We dubbed the path Llama Loop, and Kelly began putting some hay out next to it. We had cold but clear weather for weeks, and the llamas went out there much of every day. On a windy morning, with the temperature at nine degrees Fahrenheit, Whiskers sat out there for hours, eating hay, looking as comfortable as if it were spring.

We had built llama sheds with open doorways. Because we had heard that llamas didn’t like dark buildings, on the roofs we installed corrugated fiberglass roofing, alternating in strips with the metal, to let more light in the sheds during the day.

Our llamas seemed to like their sheds. From our bedroom window we could see the door to the females’ little shed. Posey would often sit in the doorway, looking out, and Lil Bit would be further in.
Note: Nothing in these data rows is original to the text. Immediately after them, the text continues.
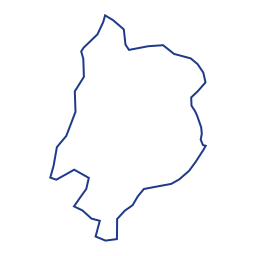 Faleia, Paphos, Cyprus
{"feature_id": "46923920B65906378880060", "entity_name": "Faleia", "entity_type": "district", "adm_level": 2, "iso_a3": "CYP", "parent_name": "Cyprus", "parent_adm1": "Paphos", "projection": "mercator", "projection_center": [32.588, 34.857], "detail": "fine", "context": "isolated", "style": "outline", "palette": "blue", "viewbox_px": 256, "rotation_deg": 0, "n_neighbors": 0, "source": "geoboundaries", "source_scale": "gbopen_adm2", "svg_char_len": 803}
<svg xmlns="http://www.w3.org/2000/svg" viewBox="0 0 256 256"><path d="M81.2,51.4L83.3,58.8L83.9,76.8L74.8,91.4L75.5,111.8L66.3,135.9L56.9,147.1L53.6,165.7L50.3,177.6L56.3,179.7L74.2,169.7L88.8,177.9L86.3,188.9L79.4,198.6L74.0,206.4L82.4,210.4L91.5,218.6L99.8,220.8L95.6,236.5L105.5,240.6L116.9,239.1L117.0,234.9L117.1,224.5L117.1,219.0L124.9,210.6L132.6,205.2L137.9,196.2L143.9,189.0L156.5,186.6L171.2,183.9L179.2,179.4L189.1,170.8L195.5,162.1L203.4,149.9L205.7,145.8L202.9,145.0L200.7,139.6L201.8,133.8L201.2,127.4L197.2,115.9L195.1,111.3L191.5,105.7L191.2,97.4L197.7,91.3L205.5,82.4L203.3,72.6L197.6,64.1L190.7,58.4L174.0,53.9L163.1,45.2L148.4,46.2L129.0,49.9L125.5,44.7L123.8,29.4L113.1,20.2L105.1,15.4L103.2,22.1L97.5,34.3L83.6,47.7L81.2,51.4Z" fill="none" stroke="#1e3a8a" stroke-width="2"/></svg>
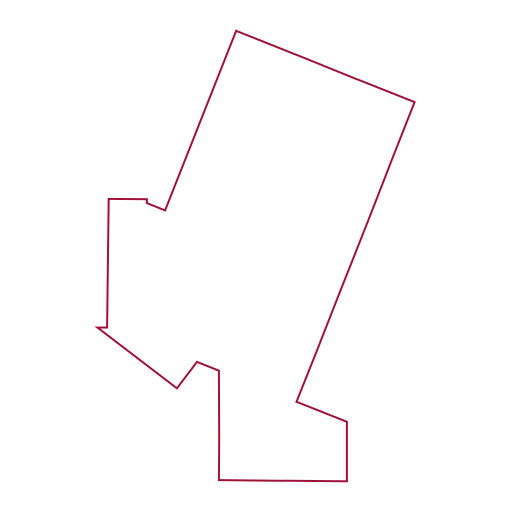 Independencia, Chaco, Argentina
{"feature_id": "61730980B54017945662210", "entity_name": "Independencia", "entity_type": "district", "adm_level": 2, "iso_a3": "ARG", "parent_name": "Argentina", "parent_adm1": "Chaco", "projection": "mercator", "projection_center": [-60.743, -26.743], "detail": "fine", "context": "isolated", "style": "outline", "palette": "rose", "viewbox_px": 512, "rotation_deg": 0, "n_neighbors": 0, "source": "geoboundaries", "source_scale": "gbopen_adm2", "svg_char_len": 647}
<svg xmlns="http://www.w3.org/2000/svg" viewBox="0 0 512 512"><path d="M346.9,421.8L296.5,401.8L298.5,396.8L319.5,344.1L320.4,341.7L341.5,287.9L343.9,281.9L344.0,281.6L349.8,267.1L361.7,237.0L365.5,227.4L367.3,222.8L367.9,221.5L369.0,218.5L388.3,169.0L389.9,164.7L414.6,102.1L358.2,79.7L355.2,78.6L299.2,55.9L295.8,54.6L236.8,31.1L236.2,30.7L166.0,208.1L165.1,210.4L146.9,203.1L146.9,199.2L108.7,198.9L107.6,286.4L107.1,327.5L104.0,327.5L97.4,327.5L98.7,328.5L176.9,388.3L196.1,363.1L196.9,361.9L218.9,370.7L219.2,438.8L219.1,455.2L218.9,480.1L282.8,480.8L283.3,480.7L346.9,481.3L346.9,421.8Z" fill="none" stroke="#9f1239" stroke-width="2"/></svg>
The large juniper near their door combined with the wind patterns to provide Posey and Lil Bit with a patch of bare ground. Often they would walk around or sit out there.

The close quarters tried their patience at times. “The walls of the girls’ shed are covered with green globs,” Kelly reported one day after feeding. “Looks like they had a long spitting match.”

At other times, non-violent methods worked. We watched Lil Bit approach the shed when Posey was blocking the doorway. Posey stood with her ears back. It was clear she didn’t want to let Lil Bit into the shed, where the fresh hay had just been piled. Lil Bit stood by the door, her back to Posey, and inched her way in. She slowly crowded against Posey until both llamas were in the shed. Then she turned around for breakfast.